Scientific Reports (Apr 2024)

Long-read sequencing and optical mapping generates near T2T assemblies that resolves a centromeric translocation

  • Esmee ten Berk de Boer,
  • Adam Ameur,
  • Ignas Bunikis,
  • Marlene Ek,
  • Eva-Lena Stattin,
  • Lars Feuk,
  • Jesper Eisfeldt,
  • Anna Lindstrand

DOI
https://doi.org/10.1038/s41598-024-59683-3
Journal volume & issue
Vol. 14, no. 1
pp. 1 – 8

Abstract

Read online

Abstract Long-read genome sequencing (lrGS) is a promising method in genetic diagnostics. Here we investigate the potential of lrGS to detect a disease-associated chromosomal translocation between 17p13 and the 19 centromere. We constructed two sets of phased and non-phased de novo assemblies; (i) based on lrGS only and (ii) hybrid assemblies combining lrGS with optical mapping using lrGS reads with a median coverage of 34X. Variant calling detected both structural variants (SVs) and small variants and the accuracy of the small variant calling was compared with those called with short-read genome sequencing (srGS).

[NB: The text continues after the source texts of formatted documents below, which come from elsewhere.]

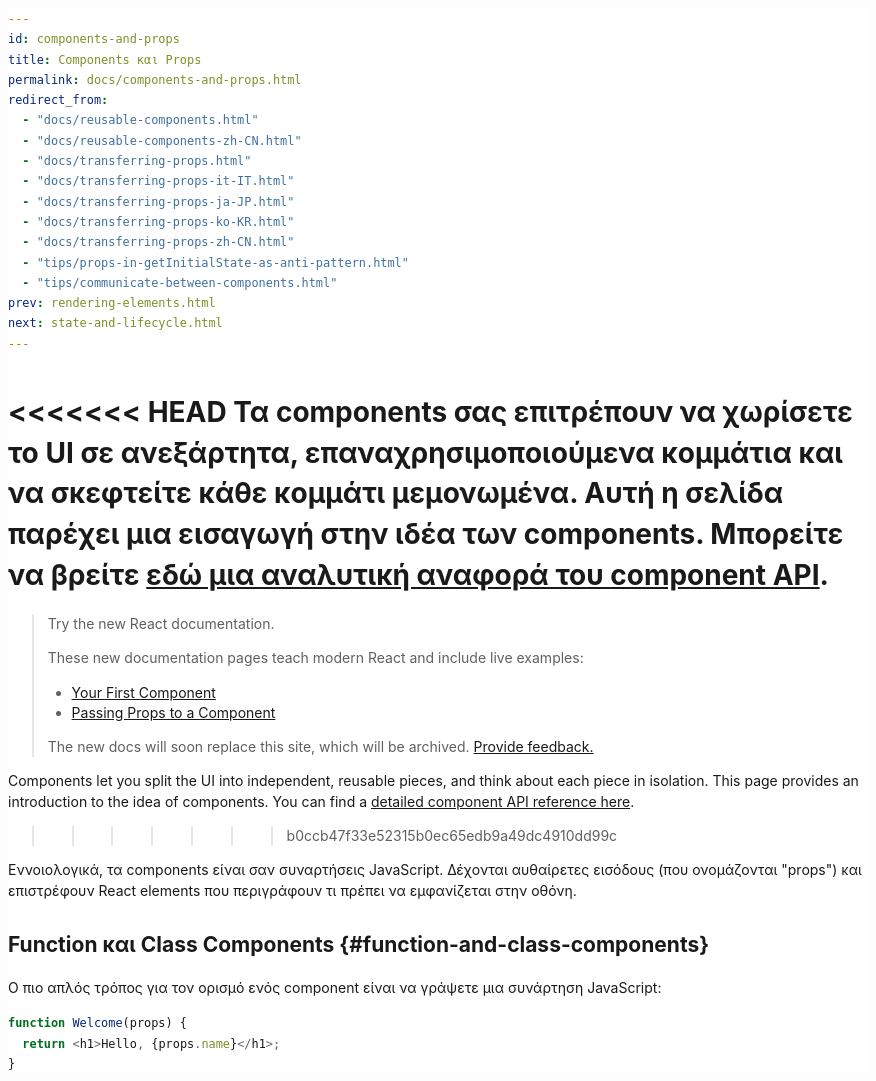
 ```yaml
---
id: components-and-props
title: Components και Props
permalink: docs/components-and-props.html
redirect_from:
  - "docs/reusable-components.html"
  - "docs/reusable-components-zh-CN.html"
  - "docs/transferring-props.html"
  - "docs/transferring-props-it-IT.html"
  - "docs/transferring-props-ja-JP.html"
  - "docs/transferring-props-ko-KR.html"
  - "docs/transferring-props-zh-CN.html"
  - "tips/props-in-getInitialState-as-anti-pattern.html"
  - "tips/communicate-between-components.html"
prev: rendering-elements.html
next: state-and-lifecycle.html
---
```


<<<<<<< HEAD
Τα components σας επιτρέπουν να χωρίσετε το UI σε ανεξάρτητα, επαναχρησιμοποιούμενα κομμάτια και να σκεφτείτε κάθε κομμάτι μεμονωμένα. Αυτή η σελίδα παρέχει μια εισαγωγή στην ιδέα των components. Μπορείτε να βρείτε [εδώ μια αναλυτική αναφορά του component API](/docs/react-component.html).
=======
> Try the new React documentation.
> 
> These new documentation pages teach modern React and include live examples:
>
> - [Your First Component](https://beta.reactjs.org/learn/your-first-component)
> - [Passing Props to a Component](https://beta.reactjs.org/learn/passing-props-to-a-component)
>
> The new docs will soon replace this site, which will be archived. [Provide feedback.](https://github.com/reactjs/reactjs.org/issues/3308)

Components let you split the UI into independent, reusable pieces, and think about each piece in isolation. This page provides an introduction to the idea of components. You can find a [detailed component API reference here](/docs/react-component.html).
>>>>>>> b0ccb47f33e52315b0ec65edb9a49dc4910dd99c

Εννοιολογικά, τα components είναι σαν συναρτήσεις JavaScript. Δέχονται αυθαίρετες εισόδους (που ονομάζονται "props") και επιστρέφουν React elements που περιγράφουν τι πρέπει να εμφανίζεται στην οθόνη.

## Function και Class Components {#function-and-class-components}

Ο πιο απλός τρόπος για τον ορισμό ενός component είναι να γράψετε μια συνάρτηση JavaScript:

```js
function Welcome(props) {
  return <h1>Hello, {props.name}</h1>;
}
```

The de novo and hybrid assemblies had high quality and contiguity with N50 of 62.85 Mb, enabling a near telomere to telomere assembly with less than a 100 contigs per haplotype. Notably, we successfully identified the centromeric breakpoint of the translocation. A concordance of 92% was observed when comparing small variant calling between srGS and lrGS. In summary, our findings underscore the remarkable potential of lrGS as a comprehensive and accurate solution for the analysis of SVs and small variants. Thus, lrGS could replace a large battery of genetic tests that were used for the diagnosis of a single symptomatic translocation carrier, highlighting the potential of lrGS in the realm of digital karyotyping.